范阳,大元帅府。
“昨天从洛阳运来了三十辆四轮马车,正在仓库拼装!还有依照您的要求改造的强弩,已经配发到了军中,军中正在试用,效果还要再过几日才有消息!”卢照邻一边念着当日的报告,一边用眼角余光看着正在吃早饭的王文佐,按照他的习惯,每天的早餐便是他听取部下例行报告的时间,雷打不动。一旦进入军队,这个男人外表和善可亲就被剥离了,露出里面钢铁的内核来。
“马车明天晚上前必须拼装完毕,我要亲自去检查!至于强弩嘛!”王文佐拍了拍手掌,抖去上面沾着的芝麻粒:“王朴,你去看看,记住了,要看在不同情况下的使用效果,比如下雨天什么的,记住了吗?”
“遵命!”站在门口的王朴挺起了胸脯。
“卢先生,你继续!”王文佐道。
“哦,长安有消息来,户部刘侍郎送来的。陇右裴行俭大破突厥叛军,叛军首领的首级传首长安,朝中有人拿大将军和裴陇右相比,说您玩寇自重!这么说的人有——”

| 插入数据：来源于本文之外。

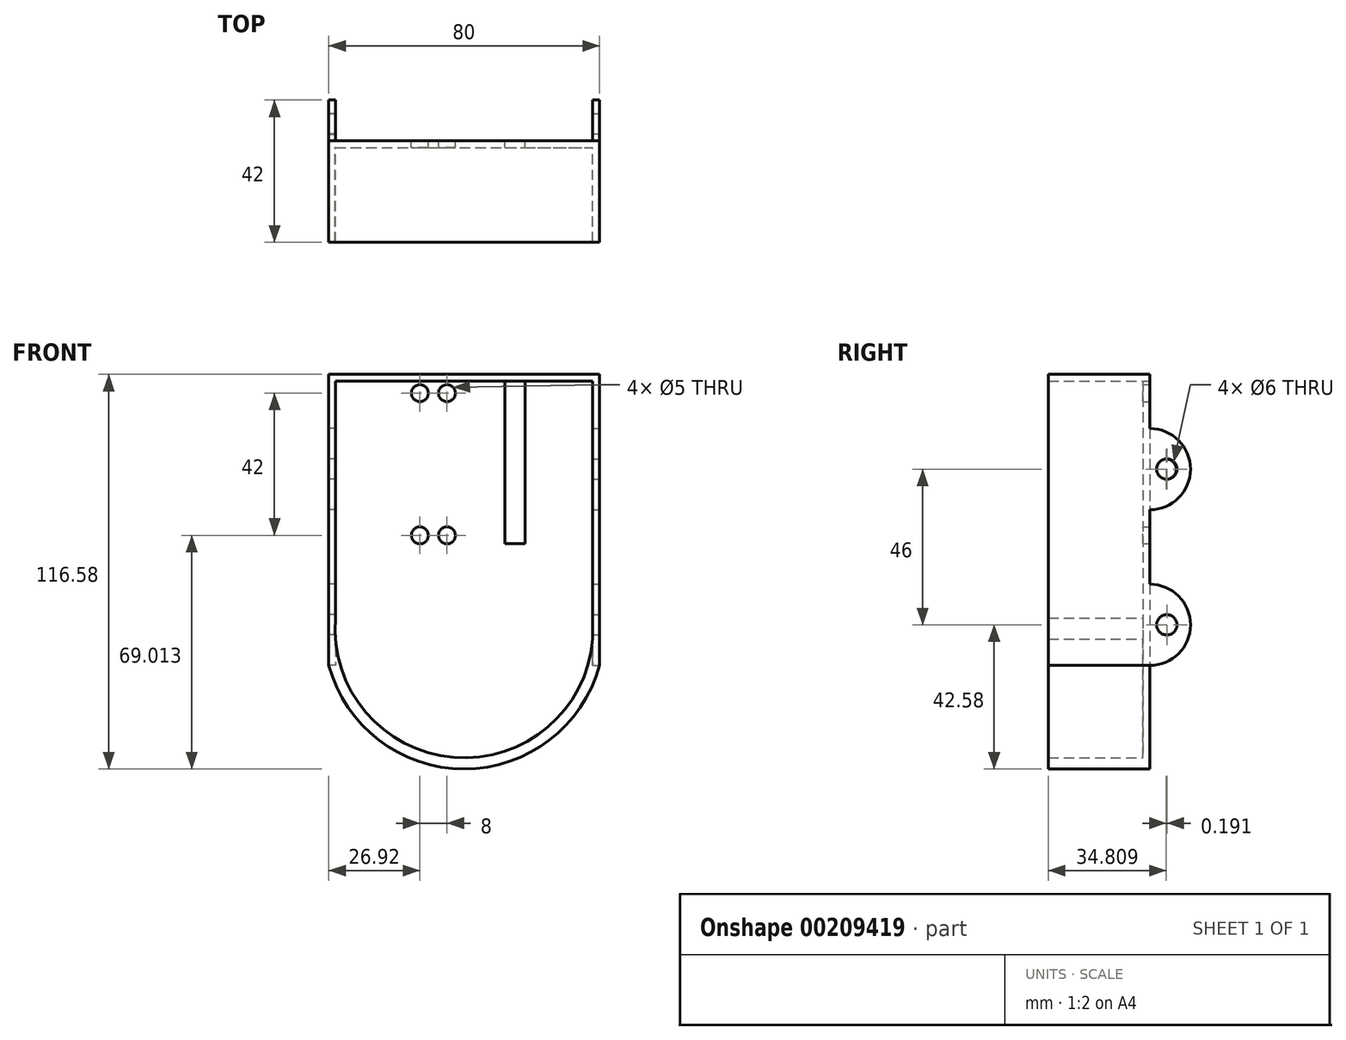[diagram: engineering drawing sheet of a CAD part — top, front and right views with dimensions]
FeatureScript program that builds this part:
annotation { "Feature Type Name" : "Feature", "Feature Type Description" : "" }
export const myFeature = defineFeature(function(context is Context, id is Id, definition is map)
    precondition{}
    {
        {
            var Q0;
            Q0=qCreatedBy(makeId("Front.planeOp"),FACE);
            var sketch = newSketch(context, id + "F0", { "sketchPlane" : qUnion([Q0])});
            skLineSegment(sketch, "E0.bottom", {"start": v(40, 43) * mm, "end": v(-40, 43) * mm});
            skLineSegment(sketch, "E0.left", {"start": v(40, 43) * mm, "end": v(40, -43) * mm});
            skLineSegment(sketch, "E0.right", {"start": v(-40, 43) * mm, "end": v(-40, -43) * mm});
            skLineSegment(sketch, "E1", {"start": v(-40, -43) * mm, "end": v(-40, -65.96) * mm, "construction": true});
            skLineSegment(sketch, "E2", {"start": v(-40, -43) * mm, "end": v(-22.67, -60.33) * mm, "construction": true});
            skArc(sketch, "E3", {"start": v(-40, -43) * mm, "mid": v(0, -73.58) * mm, "end": v(40, -43) * mm});
            skLineSegment(sketch, "E4.bottom", {"start": v(-38, 41) * mm, "end": v(38, 41) * mm});
            skLineSegment(sketch, "E4.left", {"start": v(-38, 41) * mm, "end": v(-38, -29) * mm});
            skLineSegment(sketch, "E4.right", {"start": v(38, 41) * mm, "end": v(38, -35.25) * mm});
            skLineSegment(sketch, "E5", {"start": v(-38, -29) * mm, "end": v(-38, -51.9) * mm, "construction": true});
            skLineSegment(sketch, "E6", {"start": v(-38, -29) * mm, "end": v(-22.92, -44.08) * mm, "construction": true});
            skArc(sketch, "E7", {"start": v(-38, -29) * mm, "mid": v(-3.13, -70.13) * mm, "end": v(38, -35.25) * mm});
            skLineSegment(sketch, "E8.bottom", {"start": v(12, 41) * mm, "end": v(18, 41) * mm});
            skLineSegment(sketch, "E8.top", {"start": v(12, -7) * mm, "end": v(18, -7) * mm});
            skLineSegment(sketch, "E8.left", {"start": v(12, 41) * mm, "end": v(12, -7) * mm});
            skLineSegment(sketch, "E8.right", {"start": v(18, 41) * mm, "end": v(18, -7) * mm});
            skCircle(sketch, "E9", {"center": v(-13.08, 37.43) * mm, "radius": 2.5 * mm});
            skCircle(sketch, "E10.0.1.0", {"center": v(-13.08, -4.57) * mm, "radius": 2.5 * mm});
            skCircle(sketch, "E10.1.0.0", {"center": v(-5.08, 37.43) * mm, "radius": 2.5 * mm});
            skCircle(sketch, "E10.1.1.0", {"center": v(-5.08, -4.57) * mm, "radius": 2.5 * mm});
            skLineSegment(sketch, "E10.direction1", {"start": v(-13.08, 37.43) * mm, "end": v(-5.08, 37.43) * mm, "construction": true});
            skLineSegment(sketch, "E10.direction2", {"start": v(-13.08, 37.43) * mm, "end": v(-13.08, -4.57) * mm, "construction": true});
            skSolve(sketch);
        }
        {
            var Q0;
            Q0=makeQuery(id+"F0.imprint","IMPRINT",FACE,{"disambiguationData":[TD([[makeQuery(id+"F0.imprint","IMPRINT",EDGE,{"derivedFrom":sQuery(id+"F0.wireOp",EDGE,"E0.bottom")}),1.0]])]});
            extrude(context, id + "F1", {"entities" : qUnion([Q0]), "depth" : 30 * mm});
        }
        {
            var Q0;
            Q0=makeQuery(id+"F0.imprint","IMPRINT",FACE,{"disambiguationData":[TD([[makeQuery(id+"F0.imprint","IMPRINT",EDGE,{"derivedFrom":sQuery(id+"F0.wireOp",EDGE,"E4.bottom")}),-1.0]])]});
            extrude(context, id + "F2", {"entities" : qUnion([Q0]), "operationType" : NewBodyOperationType.ADD, "depth" : 2 * mm});
        }
        {
            var Q0;
            Q0=makeQuery(id+"F1.opExtrude","SWEPT_FACE",FACE,{"disambiguationData":[OSD([sQuery(id+"F0.wireOp",EDGE,"E0.left")])]});
            var sketch = newSketch(context, id + "F3", { "sketchPlane" : qUnion([Q0])});
            skLineSegment(sketch, "E11.0.0", {"start": v(0, -43) * mm, "end": v(0, 43) * mm});
            skLineSegment(sketch, "E11.0.1", {"start": v(0, 43) * mm, "end": v(-30, 43) * mm});
            skLineSegment(sketch, "E11.0.2", {"start": v(-30, 43) * mm, "end": v(-30, -43) * mm});
            skLineSegment(sketch, "E11.0.3", {"start": v(-30, -43) * mm, "end": v(0, -43) * mm});
            skArc(sketch, "E12", {"start": v(0, 3) * mm, "mid": v(12, 15) * mm, "end": v(0, 27) * mm});
            skArc(sketch, "E13", {"start": v(0, -43) * mm, "mid": v(12, -31) * mm, "end": v(0, -19) * mm});
            skCircle(sketch, "E14", {"center": v(5, 15) * mm, "radius": 3 * mm});
            skCircle(sketch, "E15", {"center": v(5, -31) * mm, "radius": 3 * mm});
            skLineSegment(sketch, "E16", {"start": v(0, 15) * mm, "end": v(5, 15) * mm, "construction": true});
            skLineSegment(sketch, "E17", {"start": v(0, -31) * mm, "end": v(5, -31) * mm, "construction": true});
            skSolve(sketch);
        }
        {
            var Q0;
            {var subQ0=sQuery(id+"F3.wireOp",EDGE,"E12");Q0=makeQuery(id+"F3.imprint","IMPRINT",FACE,{"disambiguationData":[TD([[makeQuery(id+"F3.imprint","IMPRINT",EDGE,{"derivedFrom":subQ0}),1.0]])]});}
            var Q1;
            {var subQ0=sQuery(id+"F3.wireOp",EDGE,"E13");Q1=makeQuery(id+"F3.imprint","IMPRINT",FACE,{"disambiguationData":[TD([[makeQuery(id+"F3.imprint","IMPRINT",EDGE,{"derivedFrom":subQ0}),1.0]])]});}
            extrude(context, id + "F4", {"entities" : qUnion([Q0, Q1]), "operationType" : NewBodyOperationType.ADD, "oppositeDirection" : true, "depth" : 2 * mm});
        }
        {
            var Q0;
            Q0=makeQuery(id+"F1.opExtrude","SWEPT_FACE",FACE,{"disambiguationData":[OSD([sQuery(id+"F0.wireOp",EDGE,"E0.right")])]});
            var sketch = newSketch(context, id + "F5", { "sketchPlane" : qUnion([Q0])});
            skLineSegment(sketch, "E18.0.0", {"start": v(0, 43) * mm, "end": v(0, -43) * mm});
            skLineSegment(sketch, "E18.0.1", {"start": v(0, -43) * mm, "end": v(30, -43) * mm});
            skLineSegment(sketch, "E18.0.2", {"start": v(30, -43) * mm, "end": v(30, 43) * mm});
            skLineSegment(sketch, "E18.0.3", {"start": v(30, 43) * mm, "end": v(0, 43) * mm});
            skArc(sketch, "E19", {"start": v(0, 27) * mm, "mid": v(-12, 15) * mm, "end": v(0, 3) * mm});
            skArc(sketch, "E20", {"start": v(0, -19) * mm, "mid": v(-12, -31) * mm, "end": v(0, -43) * mm});
            skCircle(sketch, "E21", {"center": v(-5, -31) * mm, "radius": 3 * mm});
            skCircle(sketch, "E22", {"center": v(-4.8, 14.98) * mm, "radius": 3 * mm});
            skLineSegment(sketch, "E23", {"start": v(0, -31) * mm, "end": v(-5, -31) * mm, "construction": true});
            skSolve(sketch);
        }
        {
            var Q0;
            {var subQ0=sQuery(id+"F5.wireOp",EDGE,"E20");Q0=makeQuery(id+"F5.imprint","IMPRINT",FACE,{"disambiguationData":[TD([[makeQuery(id+"F5.imprint","IMPRINT",EDGE,{"derivedFrom":subQ0}),1.0]])]});}
            var Q1;
            {var subQ0=sQuery(id+"F5.wireOp",EDGE,"E19");Q1=makeQuery(id+"F5.imprint","IMPRINT",FACE,{"disambiguationData":[TD([[makeQuery(id+"F5.imprint","IMPRINT",EDGE,{"derivedFrom":subQ0}),1.0]])]});}
            extrude(context, id + "F6", {"entities" : qUnion([Q0, Q1]), "operationType" : NewBodyOperationType.ADD, "oppositeDirection" : true, "depth" : 2 * mm});
        }
    });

“不用管他!”王文佐打断了卢照邻念诵政敌的名字:“只要天子没有表态,那就无所谓。我领大军在外,天子以半国托付,若是没有这些苍蝇嗡嗡叫,反倒是不正常了!”
“还有就是柳城那边有急信至!”
“是薛将军的吗?”王文佐伸出右手:“拿给我看看!”
“是!”卢照邻取出信来递给王文佐,王文佐将信纸展开,一行粗拙的字迹映入眼帘,这是薛仁贵的亲笔说书,王文佐的注意力一下子集中起来了。
“日前贼寇‘白狼’哈尔坎引兵入寇,为王师所破,击斩甚多。从其生口口中得知,贼首乞四比羽散其士众,令其返乡秋获春耕,待明年春后再返军中,以为长久之计。其渠众中多有不满,不欲减己兵自弱,白狼便是其一。愚以为贼众上下不一,实乃取胜之机,伏乞元帅、长史以雷霆万钧之机,以顺破逆,荡涤奸邪,以为万世之安!”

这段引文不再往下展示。